Abstract

Humans rely heavily on shape information to recognize objects. Conversely, convolutional neural networks (CNNs) are biased more towards texture. This fact is perhaps the main reason why CNNs are susceptible to adversarial examples. Here, we explore how shape bias can be incorporated into CNNs to improve their robustness. Two algorithms are proposed, based on the observation that edges are invariant to moderate imperceptible perturbations. In the first one, a classifier is adversarially trained on images with the edge map as an additional channel. At inference time, the edge map is recomputed and concatenated to the image. In the second algorithm, a conditional GAN is trained to translate the edge maps, from clean and/or perturbed images, into clean images. The inference is done over the generated image corresponding to the input's edge map. A large number of experiments with more than 10 data sets demonstrate the effectiveness of the proposed algorithms against FGSM, ∞ PGD-40, Carlini-Wagner, Boundary, and adaptive attacks. Further, we show that edge information can a) benefit other adversarial training methods, b) be even more effective in conjunction with background subtraction, c) be used to defend against poisoning attacks, and d) make CNNs more robust against natural image corruptions such as motion blur, impulse noise, and JPEG compression, than CNNs trained solely on RGB images. From a broader perspective, our study suggests that CNNs do not adequately account for image structures and operations that are crucial for robustness. The code is available at: https://github.com/[masked].

1. INTRODUCTION

Deep neural networks (LeCun et al., 2015) remain the state of the art across many areas and are employed in a wide range of applications.
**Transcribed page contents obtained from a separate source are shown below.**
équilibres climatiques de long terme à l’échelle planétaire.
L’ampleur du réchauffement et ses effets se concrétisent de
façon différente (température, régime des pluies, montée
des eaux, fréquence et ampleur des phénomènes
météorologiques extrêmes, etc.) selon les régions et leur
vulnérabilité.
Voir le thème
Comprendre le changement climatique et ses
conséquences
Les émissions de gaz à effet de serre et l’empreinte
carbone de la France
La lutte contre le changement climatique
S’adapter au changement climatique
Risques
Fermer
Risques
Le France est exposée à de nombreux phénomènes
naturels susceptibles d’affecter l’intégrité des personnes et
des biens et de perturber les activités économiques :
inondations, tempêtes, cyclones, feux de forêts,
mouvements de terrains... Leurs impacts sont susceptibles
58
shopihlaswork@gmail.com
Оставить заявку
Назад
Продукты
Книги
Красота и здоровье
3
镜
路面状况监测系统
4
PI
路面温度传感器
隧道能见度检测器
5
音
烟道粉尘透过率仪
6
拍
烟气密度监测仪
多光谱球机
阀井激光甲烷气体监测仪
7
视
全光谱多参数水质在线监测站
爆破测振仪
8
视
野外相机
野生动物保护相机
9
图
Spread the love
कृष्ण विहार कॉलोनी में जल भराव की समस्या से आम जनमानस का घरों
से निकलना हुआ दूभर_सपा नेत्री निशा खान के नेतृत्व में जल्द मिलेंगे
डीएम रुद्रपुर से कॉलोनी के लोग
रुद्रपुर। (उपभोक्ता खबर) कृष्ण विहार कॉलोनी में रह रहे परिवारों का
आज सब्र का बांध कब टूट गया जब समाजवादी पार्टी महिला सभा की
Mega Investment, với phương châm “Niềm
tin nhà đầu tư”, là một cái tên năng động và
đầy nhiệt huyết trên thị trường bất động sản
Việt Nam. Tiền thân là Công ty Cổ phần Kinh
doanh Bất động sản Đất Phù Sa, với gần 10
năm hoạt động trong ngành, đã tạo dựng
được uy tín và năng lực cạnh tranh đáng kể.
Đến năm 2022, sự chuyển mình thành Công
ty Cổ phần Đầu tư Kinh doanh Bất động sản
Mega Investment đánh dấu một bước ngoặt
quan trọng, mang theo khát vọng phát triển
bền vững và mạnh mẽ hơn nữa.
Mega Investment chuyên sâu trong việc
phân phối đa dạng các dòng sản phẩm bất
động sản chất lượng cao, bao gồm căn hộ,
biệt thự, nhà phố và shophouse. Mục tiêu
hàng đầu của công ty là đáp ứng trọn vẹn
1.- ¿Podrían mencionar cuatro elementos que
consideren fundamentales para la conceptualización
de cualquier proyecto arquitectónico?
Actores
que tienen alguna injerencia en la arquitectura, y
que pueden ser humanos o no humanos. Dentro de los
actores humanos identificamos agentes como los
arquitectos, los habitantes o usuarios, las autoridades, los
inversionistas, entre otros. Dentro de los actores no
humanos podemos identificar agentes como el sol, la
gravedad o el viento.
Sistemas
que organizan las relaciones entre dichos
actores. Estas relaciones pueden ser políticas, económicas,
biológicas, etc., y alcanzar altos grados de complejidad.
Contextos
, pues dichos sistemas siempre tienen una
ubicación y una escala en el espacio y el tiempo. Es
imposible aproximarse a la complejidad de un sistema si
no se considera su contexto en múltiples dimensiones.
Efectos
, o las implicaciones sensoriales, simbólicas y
They also provide the leading model of biological neural networks, especially in visual processing (Kriegeskorte, 2015) . Despite the unprecedented success, however, they can be easily fooled by adding carefully-crafted imperceptible noise to normal inputs (Szegedy et al., 2014; Goodfellow et al., 2015) . This poses serious threats in using them in safety-and security-critical domains. Intensive efforts are ongoing to remedy this problem. Our primary goal here is to learn robust models for visual recognition inspired by two observations. First, object shape remains largely invariant to imperceptible adversarial perturbations (Fig. 1 ). Shape is a sign of an object and plays a vital role in recognition (Biederman, 1987) . We rely heavily on edges and object boundaries, whereas CNNs emphasize more on texture (Geirhos et al., 2018) . Second, unlike CNNs, we recognize objects one at a time through attention and background subtraction (e.g., Itti & Koch (2001) ). These may explain why adversarial examples are perplexing. The convolution operation in CNNs is biased towards capturing texture since the number of pixels constituting texture far exceeds the number of pixels that fall on the object boundary. This in turn provides a big opportunity for adversarial image manipulation. Some attempts have been made to emphasize more on edges, for example by utilizing normalization layers (e.g., contrast and divisive normalization (Krizhevsky et al., 2012) ). Such attempts, however, have not been fully investigated for adversarial defense. Overall, how shape and texture should be reconciled in CNNs continues to be an open question. Here we propose two solutions that can be easily implemented and integrated in existing defenses. We also investigate possible adaptive attacks against them. Extensive experiments across ten datasets, over which shape and texture have different relative importance, demonstrate the effectiveness of our solutions against strong attacks. Our first method performs adversarial training on edge-augmented inputs. The second method uses a conditional GAN (Isola et al., 2017) to translate edge maps to clean images, essentially finding a perturbation-invariant transformation.